An autopsy will be carried out on the man's body to determine the cause of death.
Fr. Francis Nadeem, provincial of the Capuchins in Pakistan, said that the Christian community in Pakistan has once again been left bewildered "due to the umpteenth extrajudicial killing."
Christian lawyer Mushtaq Gill, who has been involved in a number of cases defending Christians from Pakistan's strict blaspheme laws, added, "The whole world is still deeply shocked and outraged for the lynching of the Christian couple in Kasur, but violence continues: it is urgent to repeal laws that are routinely used to persecute Christians and ensure justice and legality, starting with the work and the behavior of the police and public officials."

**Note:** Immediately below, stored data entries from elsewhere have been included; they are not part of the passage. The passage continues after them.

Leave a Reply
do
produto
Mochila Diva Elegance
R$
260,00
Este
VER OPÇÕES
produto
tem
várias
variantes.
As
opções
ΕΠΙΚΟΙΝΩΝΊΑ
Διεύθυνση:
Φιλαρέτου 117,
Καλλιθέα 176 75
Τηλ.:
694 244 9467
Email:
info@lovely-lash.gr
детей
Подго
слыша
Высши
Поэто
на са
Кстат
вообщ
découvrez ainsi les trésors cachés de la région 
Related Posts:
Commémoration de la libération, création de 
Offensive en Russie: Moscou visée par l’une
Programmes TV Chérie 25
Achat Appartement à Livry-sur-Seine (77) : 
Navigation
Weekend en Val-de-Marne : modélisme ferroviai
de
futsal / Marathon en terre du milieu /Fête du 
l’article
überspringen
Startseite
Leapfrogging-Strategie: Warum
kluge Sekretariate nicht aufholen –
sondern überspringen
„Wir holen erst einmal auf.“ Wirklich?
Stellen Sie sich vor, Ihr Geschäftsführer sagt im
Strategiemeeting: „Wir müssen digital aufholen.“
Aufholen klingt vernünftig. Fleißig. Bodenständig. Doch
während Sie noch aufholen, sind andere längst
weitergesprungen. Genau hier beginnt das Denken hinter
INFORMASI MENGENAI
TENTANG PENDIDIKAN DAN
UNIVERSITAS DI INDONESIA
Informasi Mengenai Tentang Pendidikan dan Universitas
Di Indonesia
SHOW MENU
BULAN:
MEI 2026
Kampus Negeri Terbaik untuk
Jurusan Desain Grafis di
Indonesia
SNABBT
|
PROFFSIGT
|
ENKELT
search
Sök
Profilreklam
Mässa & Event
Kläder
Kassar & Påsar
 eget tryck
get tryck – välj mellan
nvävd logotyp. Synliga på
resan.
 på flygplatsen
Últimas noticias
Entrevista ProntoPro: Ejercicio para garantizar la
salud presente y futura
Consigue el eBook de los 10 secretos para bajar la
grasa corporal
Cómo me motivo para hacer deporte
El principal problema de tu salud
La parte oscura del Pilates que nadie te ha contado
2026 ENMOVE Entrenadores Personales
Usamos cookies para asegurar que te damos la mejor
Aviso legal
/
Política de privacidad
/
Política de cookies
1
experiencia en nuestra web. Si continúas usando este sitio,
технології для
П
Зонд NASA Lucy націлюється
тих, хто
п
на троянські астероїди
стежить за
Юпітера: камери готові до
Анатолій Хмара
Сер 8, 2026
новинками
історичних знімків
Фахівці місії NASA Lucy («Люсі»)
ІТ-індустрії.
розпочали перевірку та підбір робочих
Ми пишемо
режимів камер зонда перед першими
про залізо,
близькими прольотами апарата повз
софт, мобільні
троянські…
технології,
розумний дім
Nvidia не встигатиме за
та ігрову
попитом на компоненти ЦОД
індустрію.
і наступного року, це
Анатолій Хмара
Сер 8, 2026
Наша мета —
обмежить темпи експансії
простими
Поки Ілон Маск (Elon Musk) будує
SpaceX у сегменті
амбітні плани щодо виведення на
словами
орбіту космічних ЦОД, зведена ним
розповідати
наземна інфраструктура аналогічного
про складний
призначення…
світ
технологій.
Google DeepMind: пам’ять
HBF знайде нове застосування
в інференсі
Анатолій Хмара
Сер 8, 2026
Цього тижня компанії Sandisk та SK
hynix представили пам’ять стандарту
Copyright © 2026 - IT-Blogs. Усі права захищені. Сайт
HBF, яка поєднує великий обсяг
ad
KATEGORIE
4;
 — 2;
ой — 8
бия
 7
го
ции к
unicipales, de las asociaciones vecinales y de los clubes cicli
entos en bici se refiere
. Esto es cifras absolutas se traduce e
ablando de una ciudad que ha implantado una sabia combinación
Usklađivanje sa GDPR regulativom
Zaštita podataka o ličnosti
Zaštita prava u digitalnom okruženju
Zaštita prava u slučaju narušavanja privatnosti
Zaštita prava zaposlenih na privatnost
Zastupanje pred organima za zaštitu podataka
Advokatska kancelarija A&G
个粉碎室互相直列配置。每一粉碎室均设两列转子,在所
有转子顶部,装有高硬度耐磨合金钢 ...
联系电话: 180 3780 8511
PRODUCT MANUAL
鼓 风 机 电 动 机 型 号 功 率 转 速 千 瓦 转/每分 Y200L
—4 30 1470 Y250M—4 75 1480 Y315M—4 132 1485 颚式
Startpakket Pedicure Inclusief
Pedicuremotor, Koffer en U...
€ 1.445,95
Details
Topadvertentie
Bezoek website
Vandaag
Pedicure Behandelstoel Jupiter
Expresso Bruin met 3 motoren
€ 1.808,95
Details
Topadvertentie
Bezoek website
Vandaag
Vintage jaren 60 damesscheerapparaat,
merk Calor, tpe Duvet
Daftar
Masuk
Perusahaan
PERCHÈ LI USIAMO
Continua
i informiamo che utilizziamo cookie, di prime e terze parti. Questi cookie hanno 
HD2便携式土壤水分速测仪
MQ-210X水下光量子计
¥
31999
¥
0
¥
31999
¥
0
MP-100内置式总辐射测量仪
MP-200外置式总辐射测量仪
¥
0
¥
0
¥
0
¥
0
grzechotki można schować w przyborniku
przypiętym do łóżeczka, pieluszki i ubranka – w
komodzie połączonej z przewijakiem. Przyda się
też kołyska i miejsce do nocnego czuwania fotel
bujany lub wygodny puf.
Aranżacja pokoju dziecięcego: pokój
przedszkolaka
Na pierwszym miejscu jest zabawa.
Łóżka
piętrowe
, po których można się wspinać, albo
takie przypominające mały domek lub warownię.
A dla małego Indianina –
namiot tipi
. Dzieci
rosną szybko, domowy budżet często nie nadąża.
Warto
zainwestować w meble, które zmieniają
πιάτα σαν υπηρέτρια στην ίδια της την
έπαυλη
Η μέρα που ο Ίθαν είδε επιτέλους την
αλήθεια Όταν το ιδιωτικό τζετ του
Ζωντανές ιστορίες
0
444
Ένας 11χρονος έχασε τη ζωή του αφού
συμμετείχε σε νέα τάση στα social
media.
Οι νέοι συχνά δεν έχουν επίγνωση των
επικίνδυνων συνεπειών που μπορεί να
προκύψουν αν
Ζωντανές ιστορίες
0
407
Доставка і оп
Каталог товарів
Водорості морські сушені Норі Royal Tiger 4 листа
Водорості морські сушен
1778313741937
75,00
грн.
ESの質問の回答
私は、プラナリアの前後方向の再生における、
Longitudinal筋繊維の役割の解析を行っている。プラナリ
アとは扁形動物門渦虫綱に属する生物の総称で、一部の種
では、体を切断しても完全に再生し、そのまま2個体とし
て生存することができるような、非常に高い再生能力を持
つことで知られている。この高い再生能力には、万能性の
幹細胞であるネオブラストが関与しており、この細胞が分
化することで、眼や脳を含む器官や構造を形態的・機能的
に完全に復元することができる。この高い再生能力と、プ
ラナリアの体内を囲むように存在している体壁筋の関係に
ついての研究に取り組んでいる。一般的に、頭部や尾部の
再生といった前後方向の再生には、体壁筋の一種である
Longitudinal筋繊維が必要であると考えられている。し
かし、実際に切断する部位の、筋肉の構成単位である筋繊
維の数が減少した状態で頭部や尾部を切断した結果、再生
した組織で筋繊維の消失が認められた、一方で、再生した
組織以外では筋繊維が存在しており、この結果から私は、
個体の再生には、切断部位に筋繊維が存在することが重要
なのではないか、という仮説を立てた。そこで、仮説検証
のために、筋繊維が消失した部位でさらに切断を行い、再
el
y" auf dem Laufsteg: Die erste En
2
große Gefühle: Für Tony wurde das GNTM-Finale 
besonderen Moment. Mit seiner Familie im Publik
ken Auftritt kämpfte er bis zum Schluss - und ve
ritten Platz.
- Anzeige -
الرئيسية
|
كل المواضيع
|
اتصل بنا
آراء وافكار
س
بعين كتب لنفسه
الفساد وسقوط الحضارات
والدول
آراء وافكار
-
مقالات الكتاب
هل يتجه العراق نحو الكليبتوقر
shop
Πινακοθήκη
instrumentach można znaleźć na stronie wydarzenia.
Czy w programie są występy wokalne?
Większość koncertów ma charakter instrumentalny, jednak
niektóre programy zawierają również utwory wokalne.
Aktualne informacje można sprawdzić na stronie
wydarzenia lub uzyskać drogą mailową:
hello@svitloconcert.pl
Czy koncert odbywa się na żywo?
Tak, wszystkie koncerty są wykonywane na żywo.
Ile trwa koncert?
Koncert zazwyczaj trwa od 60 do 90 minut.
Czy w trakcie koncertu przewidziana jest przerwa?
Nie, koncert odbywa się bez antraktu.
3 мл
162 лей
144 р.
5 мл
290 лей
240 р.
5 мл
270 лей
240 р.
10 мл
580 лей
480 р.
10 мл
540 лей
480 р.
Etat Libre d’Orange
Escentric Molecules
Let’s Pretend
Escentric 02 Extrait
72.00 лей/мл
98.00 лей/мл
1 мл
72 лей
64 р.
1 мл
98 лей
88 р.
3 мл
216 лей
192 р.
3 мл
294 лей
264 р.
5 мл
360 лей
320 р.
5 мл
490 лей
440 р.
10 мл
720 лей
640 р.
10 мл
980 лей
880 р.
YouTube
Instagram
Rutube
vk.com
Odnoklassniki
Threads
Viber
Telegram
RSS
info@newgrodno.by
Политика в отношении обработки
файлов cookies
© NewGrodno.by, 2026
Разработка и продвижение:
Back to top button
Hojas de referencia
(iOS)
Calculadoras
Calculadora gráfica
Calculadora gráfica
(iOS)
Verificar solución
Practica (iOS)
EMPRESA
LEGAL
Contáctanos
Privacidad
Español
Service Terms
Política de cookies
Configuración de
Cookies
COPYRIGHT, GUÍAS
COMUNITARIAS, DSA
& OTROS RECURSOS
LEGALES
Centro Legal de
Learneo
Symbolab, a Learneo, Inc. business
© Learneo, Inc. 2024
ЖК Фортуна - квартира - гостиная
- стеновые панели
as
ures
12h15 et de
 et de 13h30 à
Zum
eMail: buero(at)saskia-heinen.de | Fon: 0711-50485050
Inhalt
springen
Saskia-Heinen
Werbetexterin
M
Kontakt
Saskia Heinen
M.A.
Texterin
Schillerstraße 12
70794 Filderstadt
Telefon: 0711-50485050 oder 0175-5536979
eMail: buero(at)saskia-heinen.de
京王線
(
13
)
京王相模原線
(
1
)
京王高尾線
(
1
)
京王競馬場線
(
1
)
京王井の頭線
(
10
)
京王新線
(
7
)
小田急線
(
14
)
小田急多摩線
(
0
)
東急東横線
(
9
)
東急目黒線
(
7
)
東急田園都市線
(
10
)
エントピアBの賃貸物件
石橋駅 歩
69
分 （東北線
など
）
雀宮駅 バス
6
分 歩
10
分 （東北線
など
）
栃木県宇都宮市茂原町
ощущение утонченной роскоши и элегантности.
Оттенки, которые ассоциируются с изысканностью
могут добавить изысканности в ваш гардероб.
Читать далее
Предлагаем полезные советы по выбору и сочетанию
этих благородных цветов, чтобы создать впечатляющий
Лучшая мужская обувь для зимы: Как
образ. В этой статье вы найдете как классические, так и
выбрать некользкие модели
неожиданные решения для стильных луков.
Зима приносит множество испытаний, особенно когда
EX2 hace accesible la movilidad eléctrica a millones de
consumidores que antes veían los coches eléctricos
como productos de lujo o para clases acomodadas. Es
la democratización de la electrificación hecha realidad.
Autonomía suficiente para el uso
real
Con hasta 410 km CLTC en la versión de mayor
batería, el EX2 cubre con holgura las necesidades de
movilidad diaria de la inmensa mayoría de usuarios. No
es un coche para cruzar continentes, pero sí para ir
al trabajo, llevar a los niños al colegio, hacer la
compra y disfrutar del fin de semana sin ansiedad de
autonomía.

The Christian couple, 28-year-old Shahzad Masih and 25-year-old Shama Bibi, were killed and burned by a mob of Muslims earlier in November, allegedly for desecrating a copy of the Quran.
The grisly murder led to the arrest of at least 44 people, and Pakistani authorities have said that they will bring those responsible to justice.
The murder of the couple was condemned by persecution watchdog groups, including the International Christian Concern.
"The brutal killing of Shahzad and Shama once again highlights the extreme danger of religious fanaticism that Christians in Pakistan face on a regular basis. The accusation of blasphemy can be used for any dispute and can often prove deadly as it did today, inciting a mob to brutally murder this young couple," ICC Regional Manager Todd Daniels said in a statement.
Christians and other religious minorities regularly face hostilities for their faith, and are often targeted by the blasphemy laws.
A report by NGO network Awaz-e-Haq Itehad two weeks ago noted that 182 Christians have faced blasphemy charges in Pakistan between 1987 and October 2014, which often carry life in prison or the death penalty as punishment.